One of the last operas produced in the twentieth century was Louis Andriessen's Writing to Vermeer, premiered at the Netherlands Opera on December 1, 1999. It is a handsome production indeed, with libretto and gigantic film projection components by Peter Greenaway and bursts of electronic music contributed by Michel van der Aa. However, all things opera move slowly in the twenty first century, and it has taken a little over six years for Nonesuch to deliver the first recording of the work, Louis Andriessen: Writing to Vermeer. To be fair, this specific recording was not taken from the premiere performance, but from a revival given at Amsterdam in 2004; the U.S. premiere of Writing to Vermeer was presented at Lincoln Center in 2000.
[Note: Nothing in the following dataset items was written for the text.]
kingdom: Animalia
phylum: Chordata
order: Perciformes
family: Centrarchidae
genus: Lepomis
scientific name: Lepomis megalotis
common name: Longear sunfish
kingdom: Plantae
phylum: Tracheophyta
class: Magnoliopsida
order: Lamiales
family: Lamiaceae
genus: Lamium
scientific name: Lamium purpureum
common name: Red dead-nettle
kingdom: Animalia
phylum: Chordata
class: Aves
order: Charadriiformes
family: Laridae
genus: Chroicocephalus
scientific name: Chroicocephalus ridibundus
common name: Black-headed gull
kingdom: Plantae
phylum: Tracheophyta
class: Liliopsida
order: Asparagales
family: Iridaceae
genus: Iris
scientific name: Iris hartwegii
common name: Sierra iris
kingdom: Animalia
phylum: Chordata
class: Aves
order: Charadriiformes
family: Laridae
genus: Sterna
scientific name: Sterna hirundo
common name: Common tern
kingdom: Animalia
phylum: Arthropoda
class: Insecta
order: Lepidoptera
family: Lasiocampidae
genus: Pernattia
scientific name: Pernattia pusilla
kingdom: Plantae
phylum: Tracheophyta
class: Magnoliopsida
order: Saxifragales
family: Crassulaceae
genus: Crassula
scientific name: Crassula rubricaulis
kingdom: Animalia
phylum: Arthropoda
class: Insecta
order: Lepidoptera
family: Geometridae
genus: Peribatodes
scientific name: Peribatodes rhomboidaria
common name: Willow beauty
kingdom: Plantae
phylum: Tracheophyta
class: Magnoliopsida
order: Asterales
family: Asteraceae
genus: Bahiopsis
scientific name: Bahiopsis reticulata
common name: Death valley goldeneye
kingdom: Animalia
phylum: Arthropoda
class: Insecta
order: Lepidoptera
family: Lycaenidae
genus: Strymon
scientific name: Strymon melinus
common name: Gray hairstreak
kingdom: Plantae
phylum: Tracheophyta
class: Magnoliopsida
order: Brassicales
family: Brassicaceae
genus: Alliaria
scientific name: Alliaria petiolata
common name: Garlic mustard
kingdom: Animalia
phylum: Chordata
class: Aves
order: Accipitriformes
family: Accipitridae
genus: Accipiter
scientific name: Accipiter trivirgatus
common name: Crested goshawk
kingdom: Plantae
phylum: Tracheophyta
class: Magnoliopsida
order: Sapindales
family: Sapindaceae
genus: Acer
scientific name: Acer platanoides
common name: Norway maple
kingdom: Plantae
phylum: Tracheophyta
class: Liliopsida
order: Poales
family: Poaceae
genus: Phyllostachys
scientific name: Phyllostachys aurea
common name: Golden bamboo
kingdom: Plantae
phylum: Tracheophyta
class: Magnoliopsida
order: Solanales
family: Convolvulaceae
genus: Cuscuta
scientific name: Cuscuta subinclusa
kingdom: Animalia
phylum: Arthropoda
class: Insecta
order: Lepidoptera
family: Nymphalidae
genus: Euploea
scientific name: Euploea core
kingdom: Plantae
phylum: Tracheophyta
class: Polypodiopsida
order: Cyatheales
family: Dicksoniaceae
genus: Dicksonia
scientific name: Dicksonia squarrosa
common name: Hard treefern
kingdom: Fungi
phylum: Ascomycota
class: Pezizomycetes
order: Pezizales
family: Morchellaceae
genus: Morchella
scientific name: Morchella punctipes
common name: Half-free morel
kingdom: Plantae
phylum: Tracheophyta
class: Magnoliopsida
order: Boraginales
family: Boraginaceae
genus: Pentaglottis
Divided into six scenes, this opera depicts three women close to seventeenth century Dutch Master Johannes Vermeer writing letters to him from his household in Delft, as he is away in The Hague on business. Women writing letters, in addition to doing household chores, practicing music, and other mundane tasks constitute the imagery we most readily associate with Vermeer the painter, and it was this aspect of Vermeer's visual style that Greenaway and Andriessen sought to evoke in Writing to Vermeer. Another hallmark of Vermeer's painting is a subtle lack of drama, and in Writing to Vermeer "drama" is supplied by way of the interruption of external events -- political assassinations, the invasion of Holland by French forces, and finally, the flooding of Delft as a measure to stall the French invasion, which literally washes all of the characters and action away. For Andriessen and Greenaway the parts dealing with domestic life, children and the daily activities of the good Dutch hausfrau are the key elements of this work. To the composer and librettist's chagrin, the external layer of events has dominated the discussion of Writing to Vermeer among critics and most audiences, with its unstated implication that if Vermeer had been there, he might have found a way to stave off these disasters, at least in his own household. This conflict of interpretation may not be resolved anytime soon.
No matter what the controversy, Writing to Vermeer was one of the most completely controlled multimedia environments presented on the opera stage until now, and a mere recording of the music hardly does it justice -- one can argue that even a good DVD couldn't truly capture the experience of seeing it live. The style and sound of Andriessen's music falls somewhere between de Materie and de Staat -- it is not as dense as the former nor as rhythmically intense as the latter, and some of the instrumental texture even approaches a kind of lyric romanticism, albeit stated within the locus of Andriessen's usual modal/bitonal hybrid. The electronic segments by Michel van der Aa are excellent -- he has a masterful control of the technique of moving sound collages through space. One wonders why Andriessen, who long ago made some expert forays into electronic music himself, decided to outsource these segments, but it is undoubtedly for the better. The set comes with a 58-page-book containing the libretto, which one will want, as even though Writing to Vermeer is sung in English, that does not guarantee that all of its text is clearly comprehensible, even though the quality of the recording is outstanding. Writing to Vermeer is such a rich and complex work, chances are the listener will not "get it" on the first hearing, and it gets off to a slow start. Repeated listening, and time taken to concentrate fully on Writing to Vermeer, will reveal its many virtues.